The detailed, custom parts continue to the main control panel where each switch is called out against the aluminum panel – stickers would be too easy.
Being a European build, most of the action takes place on a Cosworth Omega dash display, reading out information from the Link Thunder ECU. It may look simple from the outside, but the Omega features more than just shift lights. A programmable set of lap modes can analyze runs, allowing Deane to select different sectors to map out over a track and quickly compare inputs between runs to see exactly where things went right. Given how new all of the Formula D circuits are to him this season, the technology may prove invaluable to up the learning curve.

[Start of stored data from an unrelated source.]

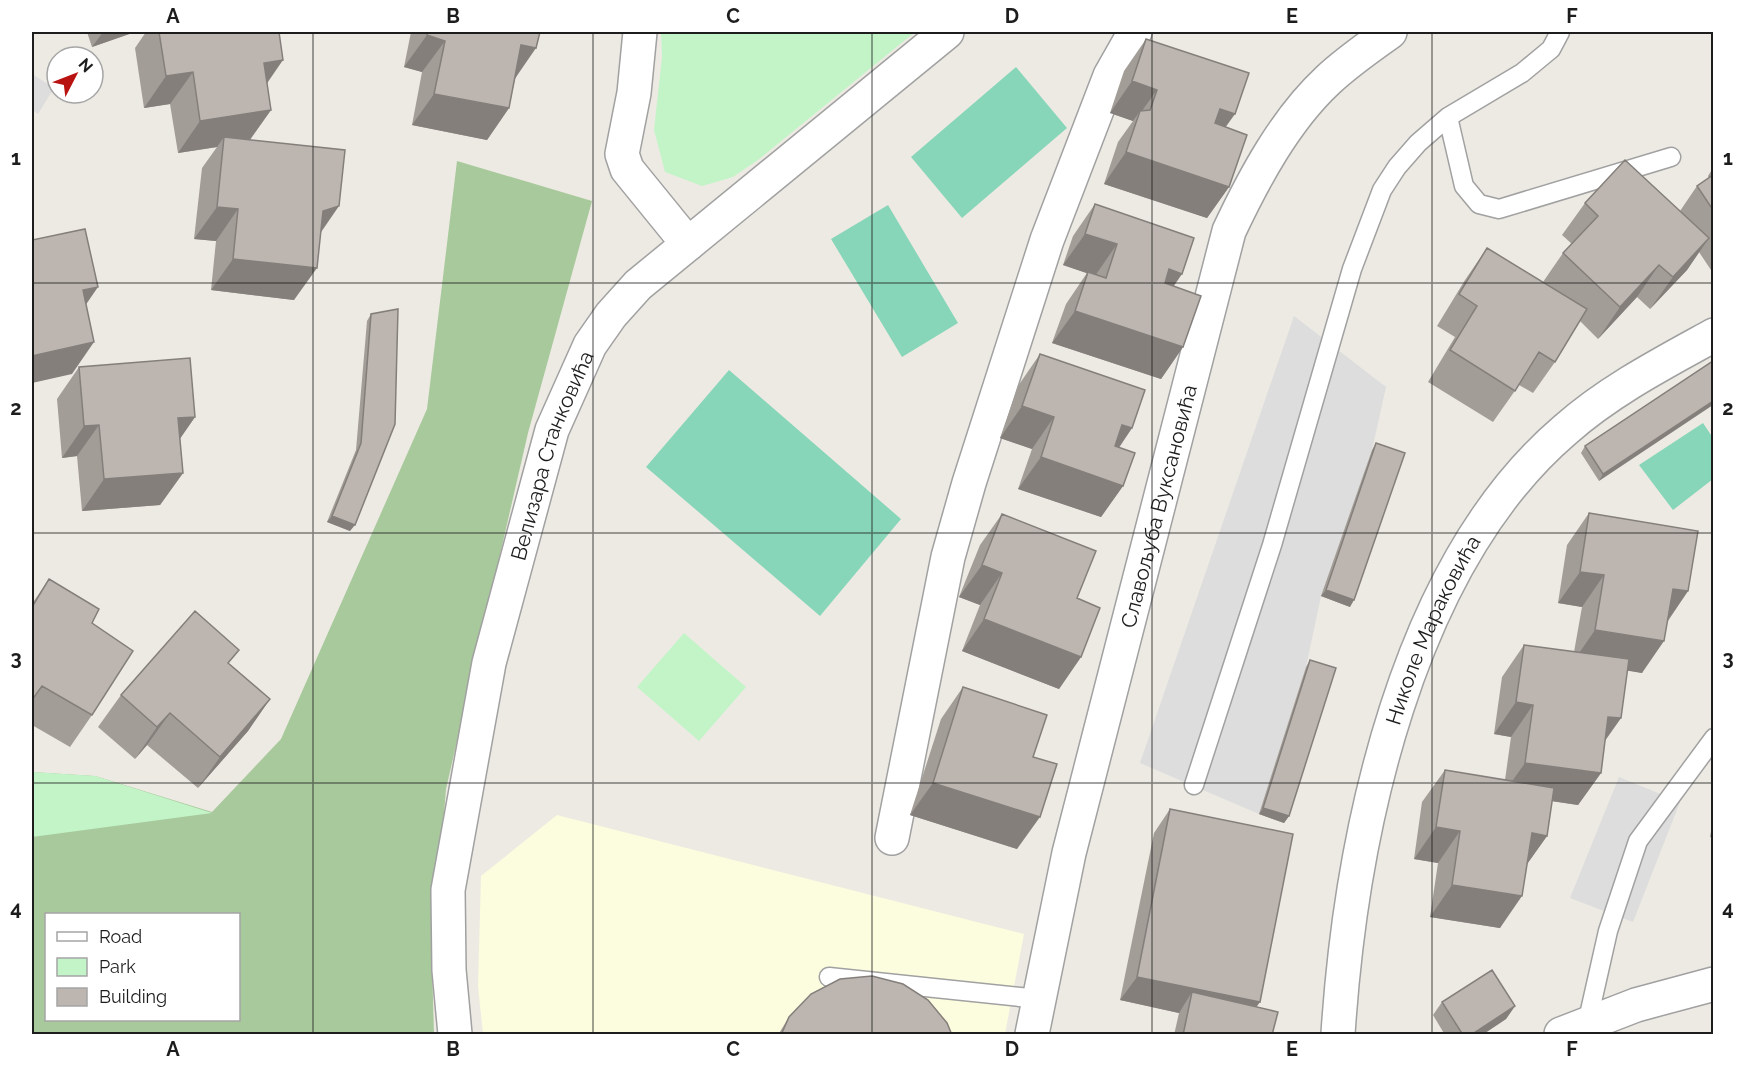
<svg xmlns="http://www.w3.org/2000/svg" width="1745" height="1066" font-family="Raleway,sans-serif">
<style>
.education{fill:#fcfcde}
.forest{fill:#a8c99c;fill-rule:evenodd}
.park{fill:#c3f4c8}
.pitch{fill:#88d6b9}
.parking{fill:#ddd}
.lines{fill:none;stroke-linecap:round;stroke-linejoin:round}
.service-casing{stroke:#a1a1a1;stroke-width:21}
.minor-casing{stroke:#a1a1a1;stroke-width:36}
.tertiary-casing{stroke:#a1a1a1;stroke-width:36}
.service{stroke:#fff;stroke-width:18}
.minor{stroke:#fff;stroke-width:33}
.tertiary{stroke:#fff;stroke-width:33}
.wall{fill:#a39d97}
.shaded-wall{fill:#847f7b}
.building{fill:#bdb6b0;stroke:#847f7b;stroke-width:1.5}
.grid{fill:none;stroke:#1d1d1d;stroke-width:1.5;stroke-opacity:0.55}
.labels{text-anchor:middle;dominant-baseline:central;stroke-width:6;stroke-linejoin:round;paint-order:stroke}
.street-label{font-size:21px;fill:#1d1d1d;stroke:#fff}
.neatline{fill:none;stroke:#1d1d1d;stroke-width:2}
.grid-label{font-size:20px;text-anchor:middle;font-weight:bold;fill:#1d1d1d}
</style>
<rect width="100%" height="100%" fill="#edeae3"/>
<!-- education -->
<path class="education" d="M557,815L1024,934L1005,1034H483L478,986L481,876Z"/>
<!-- forest -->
<path class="forest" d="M457,161L592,201L528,433L446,789L432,965L434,1034H32V772L95,776L212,812L281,739L427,409ZM46,914H238V1020H46Z"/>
<!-- park -->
<path class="park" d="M661,32H915L758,160L733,177L702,186L665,172L654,130L662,57Z
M684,633L746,687L699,741L637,687Z
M32,772L95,776L212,813L32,837Z"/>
<!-- pitch -->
<path class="pitch" d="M1016,67L1067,128L962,218L911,157Z
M888,205L958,323L902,357L831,239Z
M729,370L901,519L820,616L646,467Z
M1703,423L1713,438V479L1673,510L1639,465Z"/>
<!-- parking -->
<path class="parking" d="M32,74L54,88L38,114L32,110Z
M1294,316L1386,387L1372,450L1321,596L1306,667L1259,814L1140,763Z
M1619,777L1680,802L1633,922L1570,898Z"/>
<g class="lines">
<!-- service casing -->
<g class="service-casing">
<path id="service" d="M1448,117L1464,186L1479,204L1499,209L1671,157
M1194,785L1272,545L1352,269L1382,190L1397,167L1418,143L1448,117L1522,73L1551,49L1560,32
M829,977L1039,999
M1587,1024L1608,931L1638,841L1714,738"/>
</g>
<!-- minor casing -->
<g class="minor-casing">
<g id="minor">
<path d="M640,32L634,93L622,154L627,169L688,244"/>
<path d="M892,838L948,557L969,483L1047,240L1110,76L1135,32"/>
<path id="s1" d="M1032,1034L1069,853L1229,231C1254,178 1285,120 1328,80C1347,62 1369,47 1390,32"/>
<path id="s2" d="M1338,1034C1351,835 1406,566 1565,430C1609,391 1663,363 1714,335"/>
</g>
</g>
<!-- tertiary casing -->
<g class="tertiary-casing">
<g id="tertiary">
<path id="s3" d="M455,1034L449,970L448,890L489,663L552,430L590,345L611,315L638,285L947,32"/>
<path d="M1561,1034L1636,1005L1714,984"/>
</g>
</g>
<!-- service -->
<use href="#service" class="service"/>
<!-- minor -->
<use href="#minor" class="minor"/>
<!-- tertiary -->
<use href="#tertiary" class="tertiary"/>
</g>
<!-- wall -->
<path class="wall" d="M87,32H135L92,47Z
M146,32H279L267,84L271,110L250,140L320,233L294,300L211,290L216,241L194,239L202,168L217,147L178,153L170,104L144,108L135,48Z
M411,32H540L515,79L509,108L487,140L412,125L422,72L404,67Z
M1146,39L1226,127L1229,187L1207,218L1104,184L1118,142L1133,121L1110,113L1124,71Z
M1713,168V273L1699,252L1687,270L1650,309L1637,297L1598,339L1580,321L1555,362L1533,393L1519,385L1493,422L1428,382L1455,337L1437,326L1465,280L1487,248L1543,282L1563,253L1572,244L1562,235L1585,203L1680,211L1697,186L1709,178L1708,176Z
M1095,204L1174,286L1183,347L1161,379L1052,343L1066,304L1087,273L1063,265L1073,236Z
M398,309L350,531L327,522L356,450L367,321L371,314Z
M1040,354L1132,428L1119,448L1123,486L1101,517L1018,489L1032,449L1000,438L1018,386Z
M1713,361L1599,481L1581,453L1585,446Z
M79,367L195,417L180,438L183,473L160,505L82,511L77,456L62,458L57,399Z
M1376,443L1350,607L1321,596L1372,450Z
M1589,513L1688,591L1668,621L1642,673L1627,670L1621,718L1605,741L1601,773L1578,805L1552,801L1547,836L1527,864L1500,928L1430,917L1438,863L1414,859L1422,802L1445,770L1505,780L1511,737L1494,734L1502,677L1524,645L1574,652L1582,607L1558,603L1567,545Z
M1002,514L1077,598L1081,657L1059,689L962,651L980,605L959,597L980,545Z
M49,579L92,623V715L70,747L32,725V604Z
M1310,660L1289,816L1284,823L1259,814L1306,667Z
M230,664L270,699L248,731L198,788L147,745L135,759L98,727L121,695Z
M963,687L1033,757L1017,849L910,815L941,719Z
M1170,809L1256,1007L1272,1035H1174L1179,1013L1120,1000L1154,833Z
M1713,821V838L1710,837Z
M1442,1002L1515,1006L1506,1019L1482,1035H1445L1433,1015Z
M789,1017L952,1035H778Z"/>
<!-- shaded-wall -->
<path class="shaded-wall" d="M103,32H135L92,47Z
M427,35L445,41L422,72L404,67Z
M521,45L536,48L514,80Z
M283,60L261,92L264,63Z
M193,72L170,104L144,108L166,76Z
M1132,81L1157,90L1139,115L1140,111L1133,121L1110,113Z
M434,94L509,108L487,140L412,125Z
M1220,109L1235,114L1212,146L1198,141Z
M271,110L248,142L224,137L217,147L178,153L200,121Z
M1126,152L1229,187L1207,218L1104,184Z
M339,206L317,238L323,211Z
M217,207L238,209L216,241L194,239Z
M1085,234L1117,244L1095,276L1063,265Z
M1709,238L1687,270L1650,309L1673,277Z
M233,259L317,268L294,300L211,290Z
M1659,265L1637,297L1598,339L1620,307Z
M1169,269L1182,274L1160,306L1147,301Z
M98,287L76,319L83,290Z
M1075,311L1183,347L1161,379L1052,343Z
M94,342L72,374L32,383V356Z
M1713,401V405L1599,481L1603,474Z
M1022,406L1054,417L1032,449L1000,438Z
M195,417L173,449L178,418Z
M99,425L77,456L62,458L84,426Z
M1122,425L1132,428L1110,460Z
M1041,457L1123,486L1101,517L1018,489Z
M183,473L160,505L82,511L104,479Z
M332,516L355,525L350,531L327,522Z
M982,565L1002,573L980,605L959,597Z
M1580,572L1604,575L1582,607L1558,603Z
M1673,589L1688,591L1666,623Z
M1326,590L1354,600L1350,607L1321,596Z
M984,619L1081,657L1059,689L962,651Z
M1595,630L1664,641L1642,673L1573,662Z
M270,699L248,731L198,788L220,757Z
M1516,702L1533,705L1511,737L1494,734Z
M170,713L147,745L135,759L157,727Z
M1608,717L1621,718L1598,750Z
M1525,763L1601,773L1578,805L1503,794Z
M933,783L1040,817L1017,849L910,815Z
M1263,808L1289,816L1284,823L1259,814Z
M1436,827L1460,831L1438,863L1414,859Z
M1532,833L1547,836L1525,867Z
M1452,885L1522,896L1500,928L1430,917Z
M1137,977L1260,1002L1243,1026L1192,992L1179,1013L1120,1000Z
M1515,1006L1506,1019L1482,1035H1471Z"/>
<!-- building -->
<path class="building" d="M159,32H279L283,60L264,63L271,110L200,121L193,72L166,76Z
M427,32H540L536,48L521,45L509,108L434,94L445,41L427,35Z
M1146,39L1249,73L1235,114L1220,109L1215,123L1247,135L1229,187L1126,152L1140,111L1150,110L1157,90L1132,81Z
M224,137L345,150L339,206L323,211L317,268L233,259L238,209L217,207Z
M1625,160L1709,238L1673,277L1659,265L1620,307L1563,253L1598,216L1585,203Z
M1713,175V210L1697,186Z
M1095,204L1194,238L1182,274L1169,269L1165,283L1201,296L1183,347L1075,311L1088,272L1106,278L1117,244L1085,234Z
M85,229L98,287L83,290L94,342L32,356V240Z
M1487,248L1587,309L1555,362L1539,352L1515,391L1450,350L1477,306L1459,294Z
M398,309L395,424L355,525L332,516L361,443L371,314Z
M1040,354L1145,390L1132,428L1122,425L1115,446L1135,453L1123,486L1041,457L1054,417L1022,406Z
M190,358L195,417L178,418L183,473L104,479L99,425L84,426L79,367Z
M1713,361V401L1603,474L1585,446Z
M1376,443L1405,453L1354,600L1326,590Z
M1589,513L1698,531L1688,591L1673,589L1664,641L1595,630L1604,575L1580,572Z
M1002,514L1096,551L1077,598L1100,608L1081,657L984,619L1002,573L982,565Z
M49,579L99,609L92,623L133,651L92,715L42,686L32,700V607Z
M195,611L239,650L228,663L270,699L220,757L170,713L157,727L121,695Z
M1524,645L1629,659L1621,718L1608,717L1601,773L1525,763L1533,705L1516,702Z
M1310,660L1336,668L1289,816L1263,808Z
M963,687L1047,715L1033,757L1057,764L1040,817L933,783Z
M1445,770L1554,788L1547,836L1532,833L1522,896L1452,885L1460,831L1436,827Z
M1170,809L1293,834L1260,1002L1137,977Z
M1492,970L1515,1006L1471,1035H1463L1442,1002Z
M872,976L903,984L928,1000L947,1023L952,1035H781L789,1017L811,994L840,979Z
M1192,992L1278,1012L1272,1035H1183Z"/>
<!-- grid -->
<path class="grid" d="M313,32V1034M593,32V1034M872,32V1034M1152,32V1034M1432,32V1034M32,283H1714M32,533H1714M32,783H1714"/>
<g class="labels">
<!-- street labels -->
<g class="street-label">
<text stroke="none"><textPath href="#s3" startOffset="592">Велизара Станковића</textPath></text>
<text stroke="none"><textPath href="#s1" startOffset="543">Славољуба Вуксановића</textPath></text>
<text stroke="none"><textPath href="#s2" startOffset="418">Николе Мараковића</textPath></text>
</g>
</g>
<!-- border -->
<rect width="1745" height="1066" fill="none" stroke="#ffffff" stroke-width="66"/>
<!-- legend -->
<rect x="45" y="913" width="195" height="108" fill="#ffffff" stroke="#a5a5a5" stroke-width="1.5"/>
<rect x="57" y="932" width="30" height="9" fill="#ffffff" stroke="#a5a5a5" stroke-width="1.5"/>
<text x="99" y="943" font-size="18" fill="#1d1d1d">Road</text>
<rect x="57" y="958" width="30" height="18" fill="#c3f4c8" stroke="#a5a5a5" stroke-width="1.5"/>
<text x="99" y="973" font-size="18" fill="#1d1d1d">Park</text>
<rect x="57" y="988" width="30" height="18" fill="#bdb6b0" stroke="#a5a5a5" stroke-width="1.5"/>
<text x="99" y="1003" font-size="18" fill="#1d1d1d">Building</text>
<!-- north arrow -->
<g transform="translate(75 75) rotate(48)"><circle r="28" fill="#ffffff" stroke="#a5a5a5" stroke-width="1.5"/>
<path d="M0-4.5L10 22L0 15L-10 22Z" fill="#b91311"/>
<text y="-9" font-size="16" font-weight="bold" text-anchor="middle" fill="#1d1d1d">N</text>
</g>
<rect x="33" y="33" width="1679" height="1000" class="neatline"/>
<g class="grid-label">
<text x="173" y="23">A</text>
<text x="453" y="23">B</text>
<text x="733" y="23">C</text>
<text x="1012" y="23">D</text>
<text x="1292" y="23">E</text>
<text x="1572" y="23">F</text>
<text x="16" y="165">1</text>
<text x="1728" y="165">1</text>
<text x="16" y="415">2</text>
<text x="1728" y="415">2</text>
<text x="16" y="665">3</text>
<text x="1728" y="665">3</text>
<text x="16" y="915">4</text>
<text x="1728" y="915">4</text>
<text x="173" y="1056">A</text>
<text x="453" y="1056">B</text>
<text x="733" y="1056">C</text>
<text x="1012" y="1056">D</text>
<text x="1292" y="1056">E</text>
<text x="1572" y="1056">F</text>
</g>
</svg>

All Formula D cars are required to include a passenger seat, but at this point the rule is a bit ridiculous. Nearly every driver has something lodged in the opposite footwell, deterring most from getting a sweet shotgun thrill. Deane’s nitrous bottle sits on the port side, calibrated for added horsepower and smooth torque delivery without the usual lags/peaks of a high turbocharged system.
Corbeau bucket seats and racing harnesses were selected by the team to keep Deane firmly planted through the sideways turns. Formula D also mandates that the driver’s seat have side head protection (again, showing that the passenger’s side is of far lesser value). The side support also serves as extra real-estate to show off Deane’s numbering, a littler personalization for the driver.
Speaking of which, Deane is especially proud of how the Corbeau driver’s seat has been custom painted on the back with the Irish flag. He knows that he is an ambassador for his island nation and the sport at large, happy to include this against the backdrop of his team colors.